+++ Supplied text
# Repowering an old lawn tractor



## bobotech (Oct 6, 2006)

Its been a while since I was here last.

Anyway. I have an old lawn chief tractor that had a 12 hp engine with a single wire with a red cap around the connector. I replaced that engine with an older (early-mid 90's) opposed twin 18 hp engine. The problem is that the wiring is different.

On the old tractor, there were a total of 3 wires on the engine. The main hot lead going to the starter (same on the new engine), a black wire that I think is just a ground (goes to the throttle linkage on the old engine), and the wire I mentioned above.

The new engine on the other hand has 3 wires compared to the 1 charging wire of the old engine.

The new engine has a single wire with a round plug with black covering and 2 more wires going to a double plug. What is the best way of wiring this all together so that it works properly?

Thanks...


----------



## oscaryu1 (Mar 25, 2007)

if u wire it wrong it probably wont work and maybe short something out.. check google for wiring diagrams or look for repair manuals


----------



## Roperman (Apr 17, 2006)

i think theres a block that B&S sells that you plug in the 3 wire and it breaks it down to the single wire, its alittle block. Im almost positive I seen on of these before, can you tell us eninge numbers (model, type, code)


----------



## oscaryu1 (Mar 25, 2007)

i just googled it yesterday... i need to know ur model type and code like roper said... =)


----------



## Roperman (Apr 17, 2006)

ya the parts called a regulator, i have a 16hp ILP and thats whats it says.


----------



## oscaryu1 (Mar 25, 2007)

yes ropers right its a regulator =) thought they were only on cars but it you have a charging system in your starter itll have a regulator


----------



## bobotech (Oct 6, 2006)
++++++
+++ Stored data
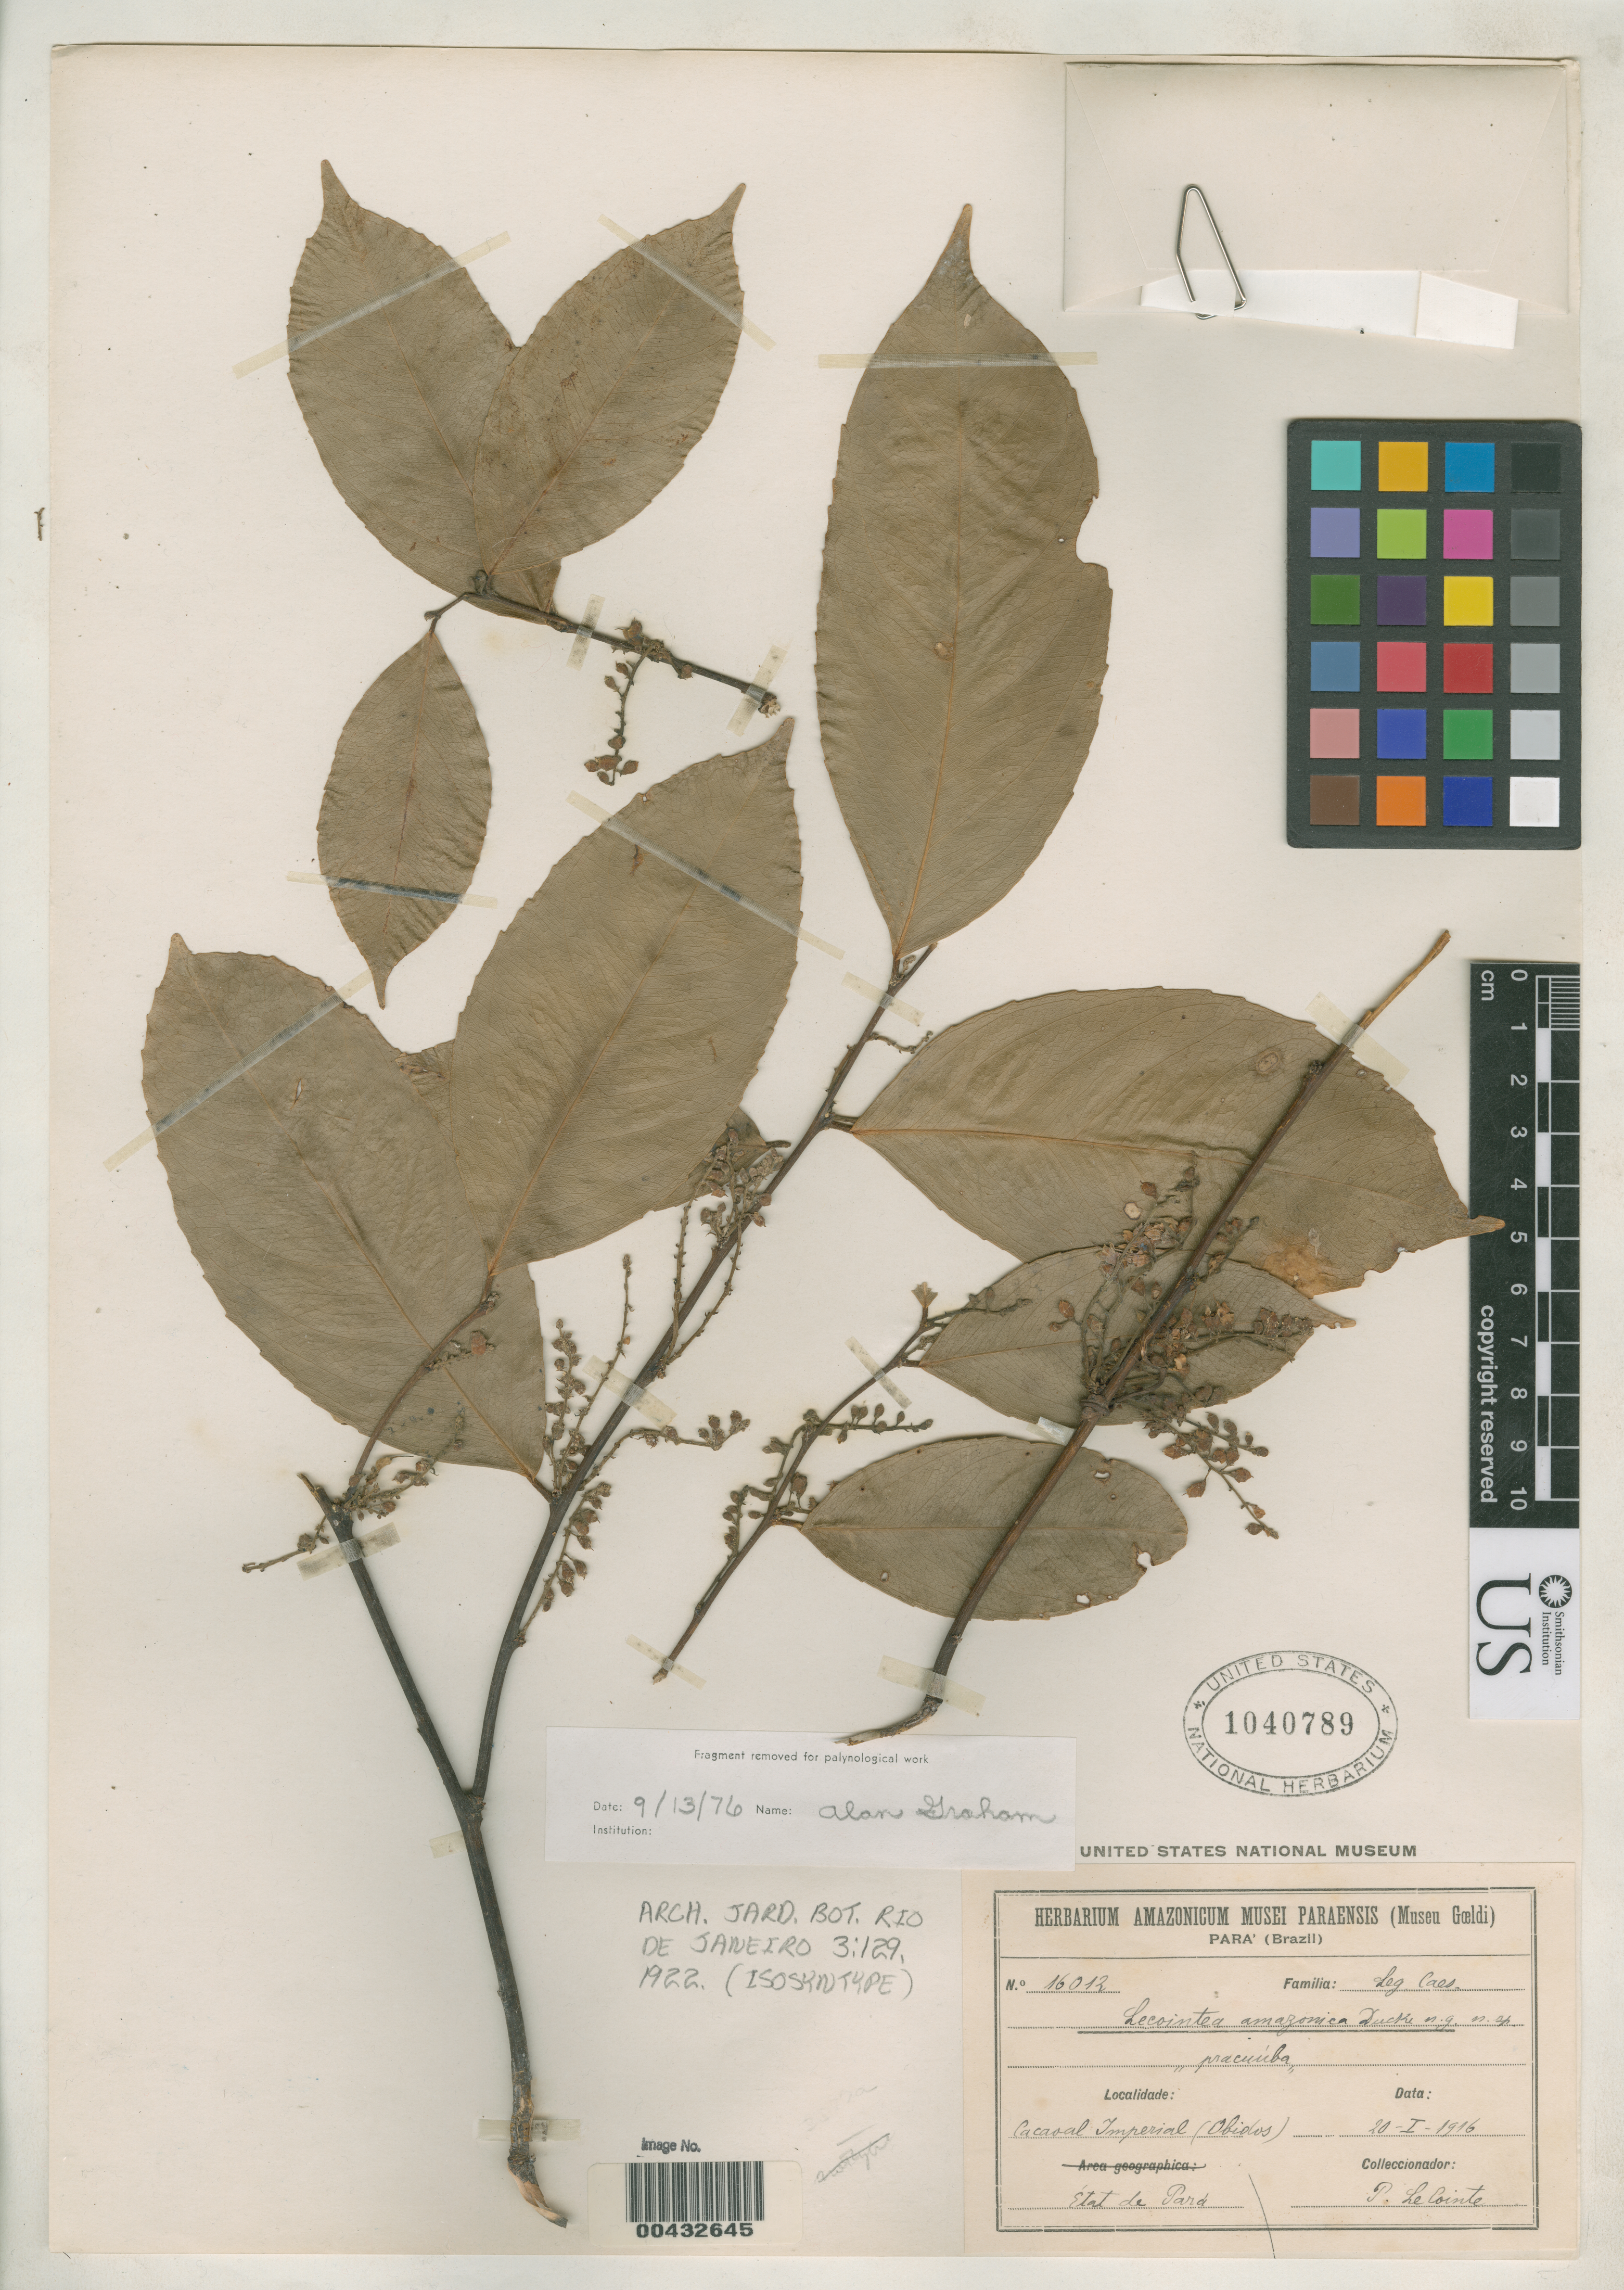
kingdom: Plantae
++++++
| Tasks to perform |
1. In the lawn tractor thread, write out the passage from "# Repowering an" to "I mentioned above." word for word.
2. Based on the lawn tractor thread, decide whether each statement agrees with it, answering yes or no and quoting the words that settle it: (a) The replacement engine is an opposed twin rated at 18 hp. (b) The old engine had two wires in total. (c) Roperman calls the part a regulator.
The material has nothing to do with the text.

| Solved problems |
1.
# Repowering an old lawn tractor



## bobotech (Oct 6, 2006)

Its been a while since I was here last.

Anyway. I have an old lawn chief tractor that had a 12 hp engine with a single wire with a red cap around the connector. I replaced that engine with an older (early-mid 90's) opposed twin 18 hp engine. The problem is that the wiring is different.

On the old tractor, there were a total of 3 wires on the engine. The main hot lead going to the starter (same on the new engine), a black wire that I think is just a ground (goes to the throttle linkage on the old engine), and the wire I mentioned above.

2.
(a) Yes: "I replaced that engine with an older (early-mid 90's) opposed twin 18 hp engine."
(b) No: "On the old tractor, there were a total of 3 wires on the engine."
(c) Yes: "ya the parts called a regulator"